Originally published 21 July 2010
Measuring data quality is still in its infancy. This is one of the reasons why making solid business cases is so hard. Because our mastery of fundamental concepts and principles is relatively meager, for the moment we are limited to local and idiosyncratic measures. Herzog et al (2007): “… most current quantification approaches are created in an ad hoc fashion that is specific to a given database and its use.” And: “The construction of such metrics is a fertile area for future research.”
At present, we lack an overarching theory to derive universal quality measures. As Goethe said, “The first sign we don’t know what we are doing is an obsession with numbers.” Given these limitations then what is attainable in terms of measurement? Most professionals would agree that it does make a lot of sense to measure data quality. Preferably on a continuous basis. It’s hackneyed, but you can’t manage what you don’t measure.
When you define “quality” as value to some user, it inherently follows that quality needs to be measured relative to the benefits that user is getting from the data. To make numbers that represent “data quality” meaningful, we need a framework that relates quality of decision making to the quality of the data on which it is based. Then value to the data user (decision maker) is tied to information, rather than data, and it’s output (decisions) drives the value.
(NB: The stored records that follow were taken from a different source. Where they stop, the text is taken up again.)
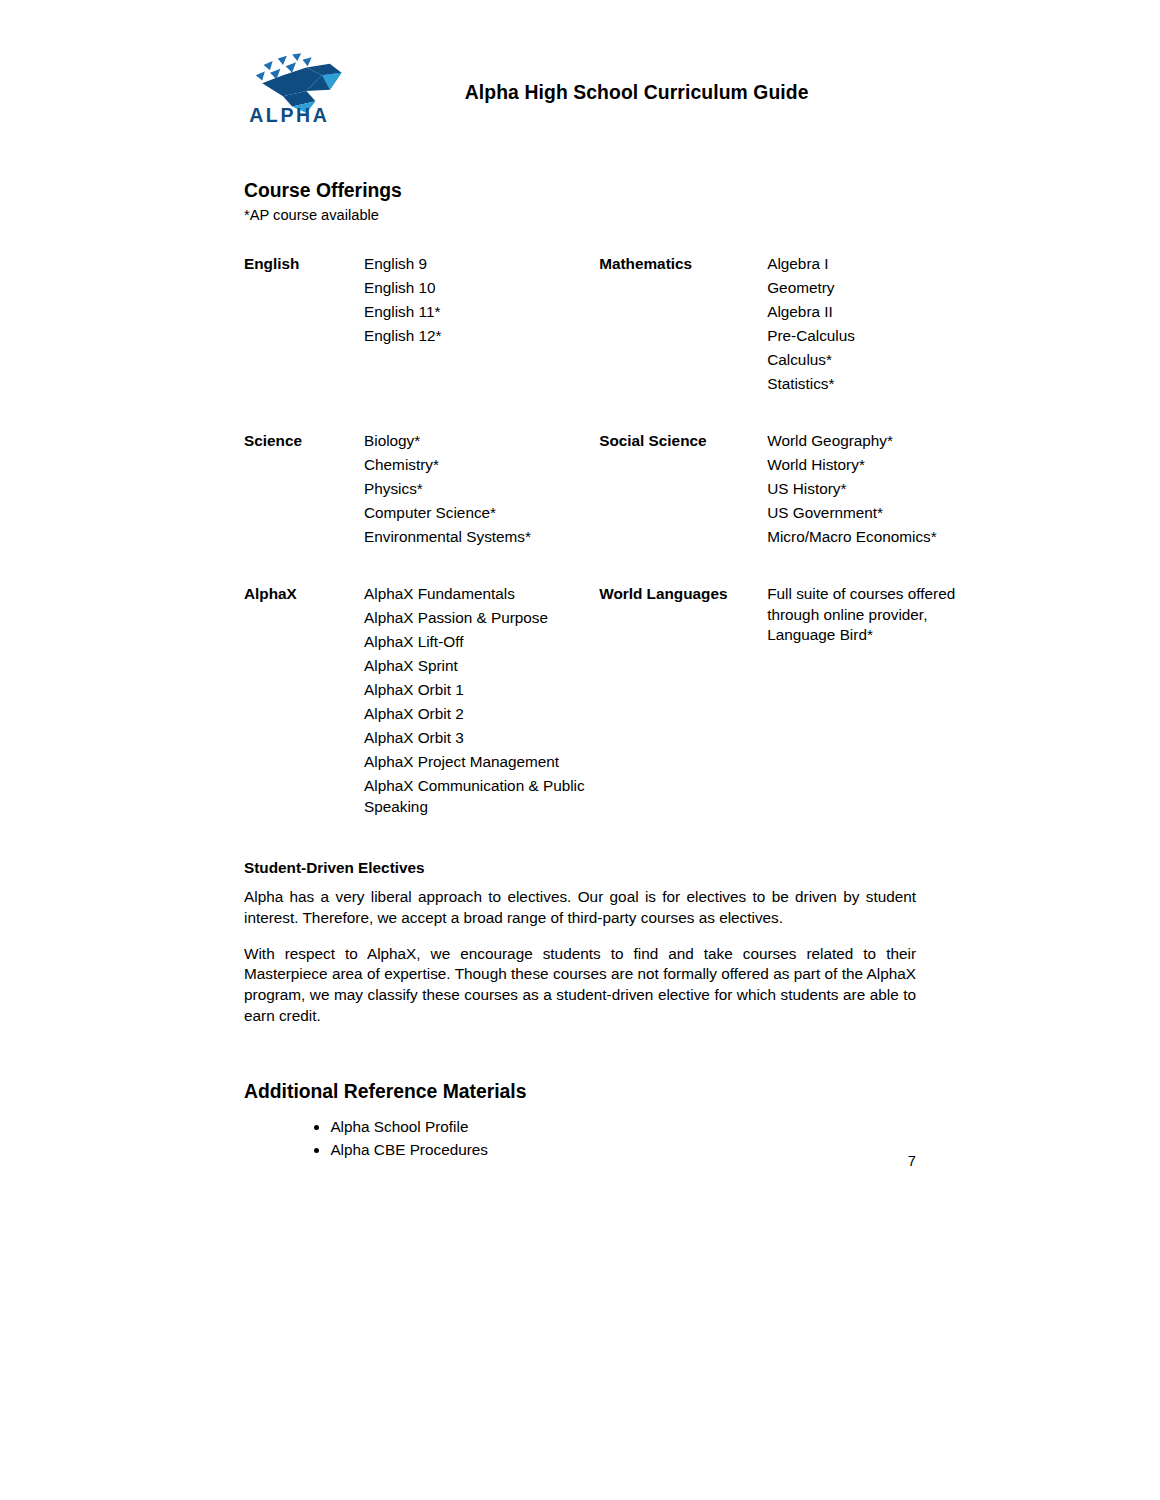ALPHA
Alpha High School Curriculum Guide
Course Offerings
*AP course available
| English | English 9 English 10 English 11* English 12* | Mathematics | Algebra I Geometry Algebra II Pre-Calculus Calculus* Statistics* |
| Science | Biology* Chemistry* Physics* Computer Science* Environmental Systems* | Social Science | World Geography* World History* US History* US Government* Micro/Macro Economics* |
| AlphaX | AlphaX Fundamentals AlphaX Passion & Purpose AlphaX Lift-Off AlphaX Sprint AlphaX Orbit 1 AlphaX Orbit 2 AlphaX Orbit 3 AlphaX Project Management AlphaX Communication & Public Speaking | World Languages | Full suite of courses offered through online provider, Language Bird* |
Student-Driven Electives
Alpha has a very liberal approach to electives. Our goal is for electives to be driven by student interest. Therefore, we accept a broad range of third-party courses as electives.
With respect to AlphaX, we encourage students to find and take courses related to their Masterpiece area of expertise. Though these courses are not formally offered as part of the AlphaX program, we may classify these courses as a student-driven elective for which students are able to earn credit.
Additional Reference Materials
Alpha School Profile
Alpha CBE Procedures
7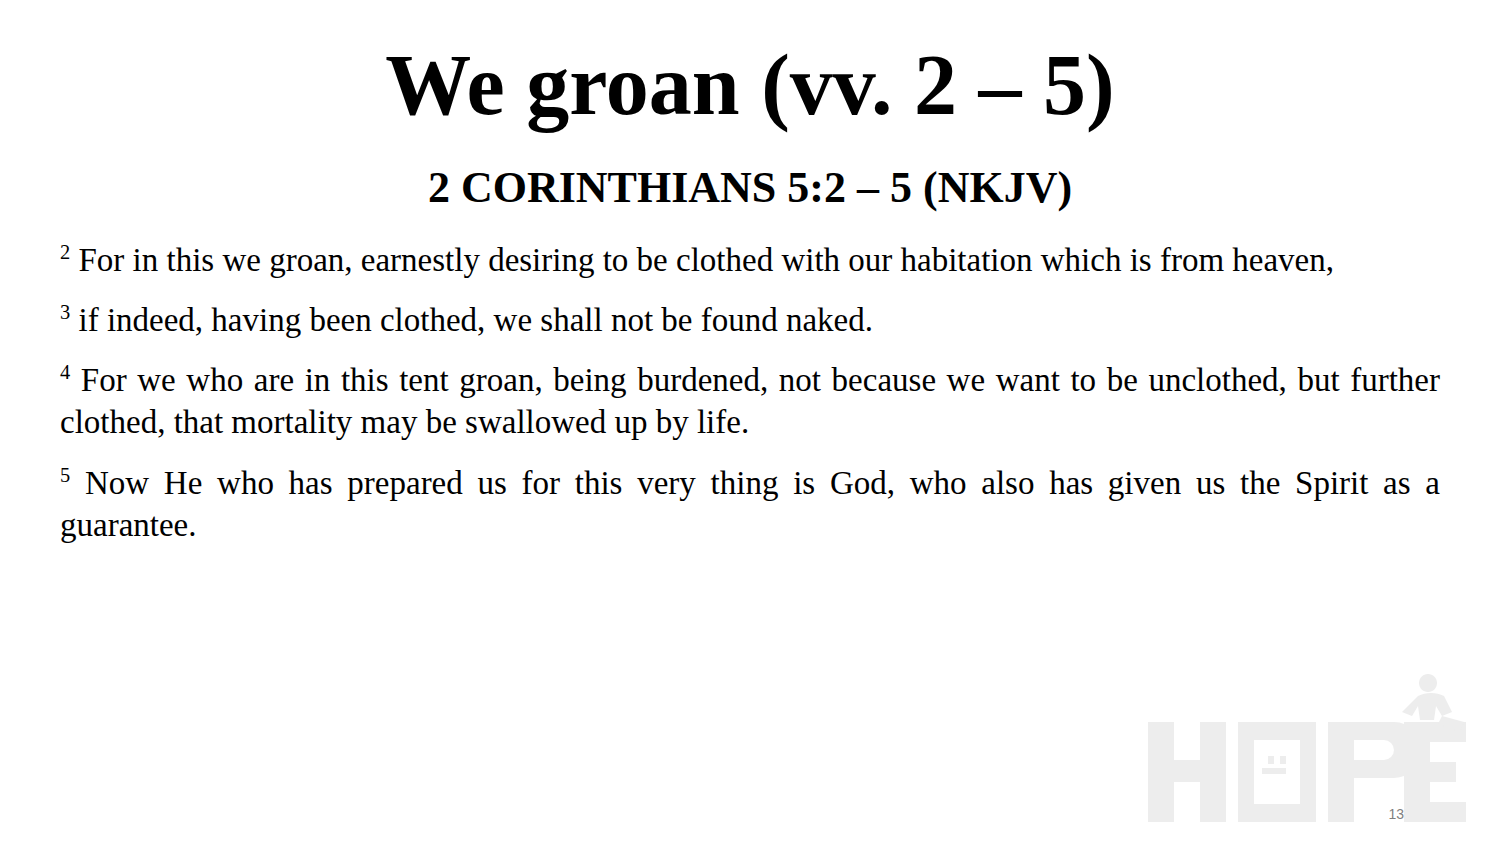We groan (vv. 2 – 5)
2 CORINTHIANS 5:2 – 5 (NKJV)
2 For in this we groan, earnestly desiring to be clothed with our habitation which is from heaven,
3 if indeed, having been clothed, we shall not be found naked.
4 For we who are in this tent groan, being burdened, not because we want to be unclothed, but further clothed, that mortality may be swallowed up by life.
5 Now He who has prepared us for this very thing is God, who also has given us the Spirit as a guarantee.
13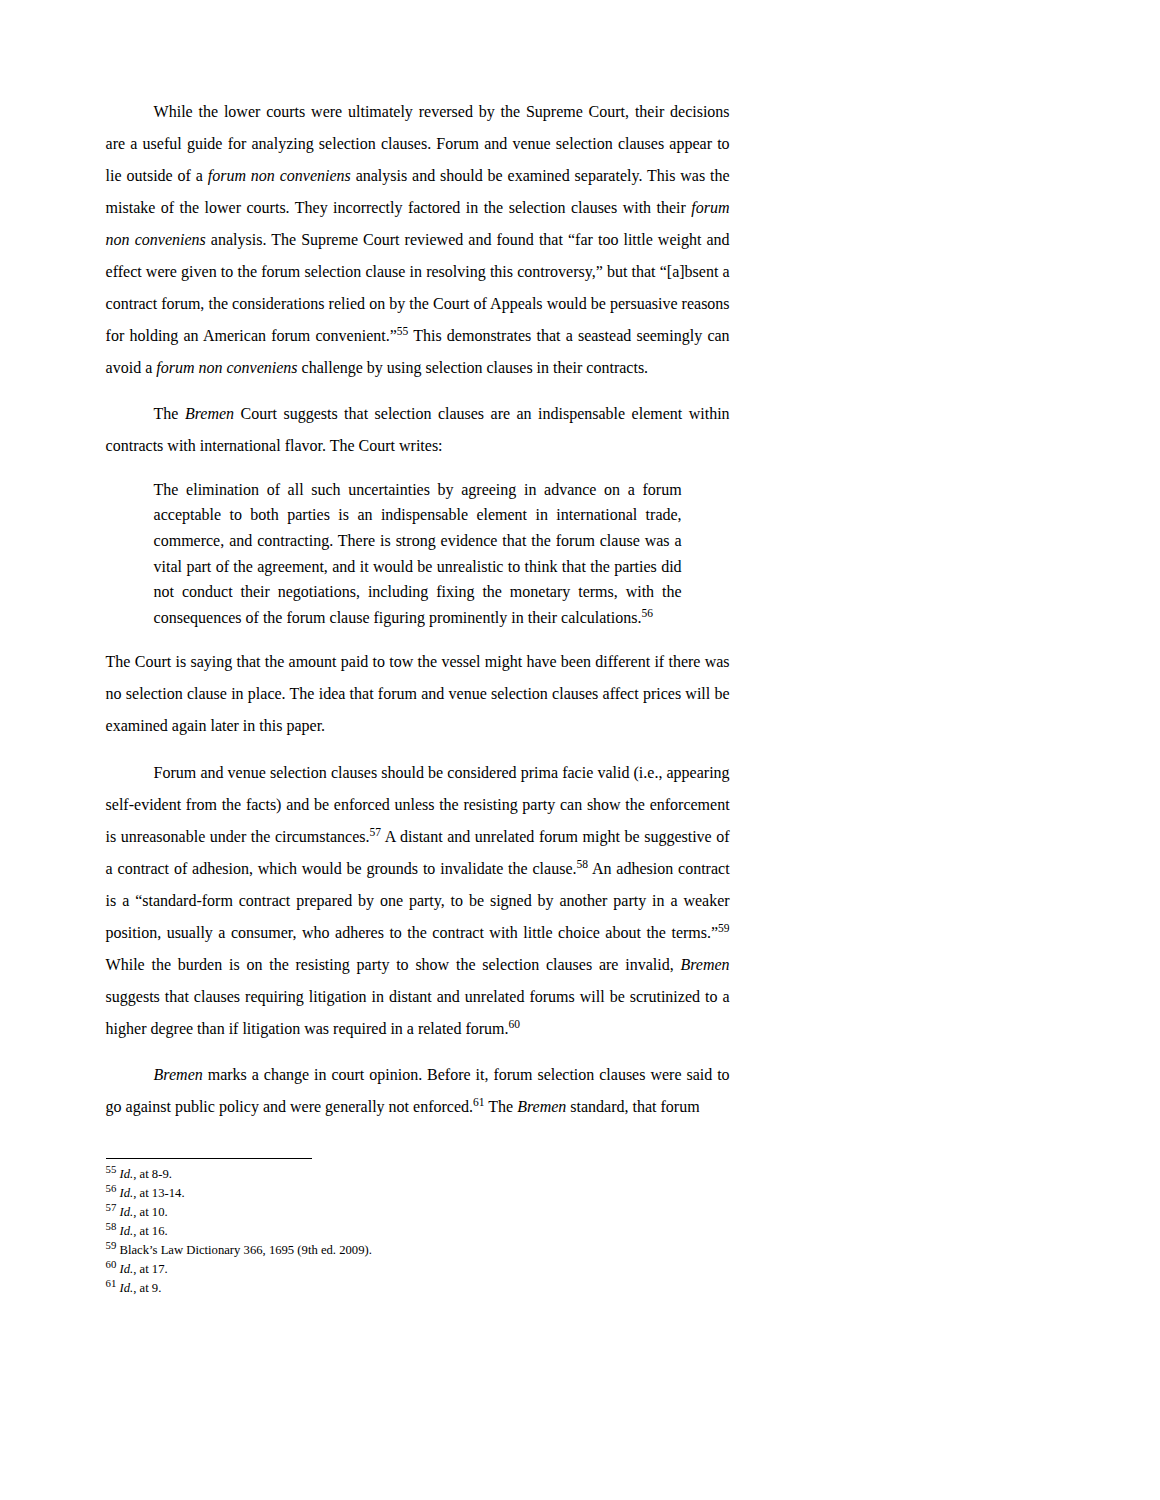While the lower courts were ultimately reversed by the Supreme Court, their decisions are a useful guide for analyzing selection clauses. Forum and venue selection clauses appear to lie outside of a forum non conveniens analysis and should be examined separately. This was the mistake of the lower courts. They incorrectly factored in the selection clauses with their forum non conveniens analysis. The Supreme Court reviewed and found that “far too little weight and effect were given to the forum selection clause in resolving this controversy,” but that “[a]bsent a contract forum, the considerations relied on by the Court of Appeals would be persuasive reasons for holding an American forum convenient.”55 This demonstrates that a seastead seemingly can avoid a forum non conveniens challenge by using selection clauses in their contracts.
The Bremen Court suggests that selection clauses are an indispensable element within contracts with international flavor. The Court writes:
The elimination of all such uncertainties by agreeing in advance on a forum acceptable to both parties is an indispensable element in international trade, commerce, and contracting. There is strong evidence that the forum clause was a vital part of the agreement, and it would be unrealistic to think that the parties did not conduct their negotiations, including fixing the monetary terms, with the consequences of the forum clause figuring prominently in their calculations.56
The Court is saying that the amount paid to tow the vessel might have been different if there was no selection clause in place. The idea that forum and venue selection clauses affect prices will be examined again later in this paper.
Forum and venue selection clauses should be considered prima facie valid (i.e., appearing self-evident from the facts) and be enforced unless the resisting party can show the enforcement is unreasonable under the circumstances.57 A distant and unrelated forum might be suggestive of a contract of adhesion, which would be grounds to invalidate the clause.58 An adhesion contract is a “standard-form contract prepared by one party, to be signed by another party in a weaker position, usually a consumer, who adheres to the contract with little choice about the terms.”59 While the burden is on the resisting party to show the selection clauses are invalid, Bremen suggests that clauses requiring litigation in distant and unrelated forums will be scrutinized to a higher degree than if litigation was required in a related forum.60
Bremen marks a change in court opinion. Before it, forum selection clauses were said to go against public policy and were generally not enforced.61 The Bremen standard, that forum
55 Id., at 8-9.
56 Id., at 13-14.
57 Id., at 10.
58 Id., at 16.
59 Black’s Law Dictionary 366, 1695 (9th ed. 2009).
60 Id., at 17.
61 Id., at 9.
What Does the Literature Have to Say?
In his landmark work,1 English (1999) puts data quality in the total data quality (TQM) framework. English’s 2009 tome, Information Quality Applied,2 continues along this tradition. He goes to great lengths to tie breakdowns in primary business processes to data faults, and to monetize these. Examples might be sending duplicate (and hence wasted) mail packs, overstocking product that perishes or goes out of fashion, or missed sales as a result of stock-outs.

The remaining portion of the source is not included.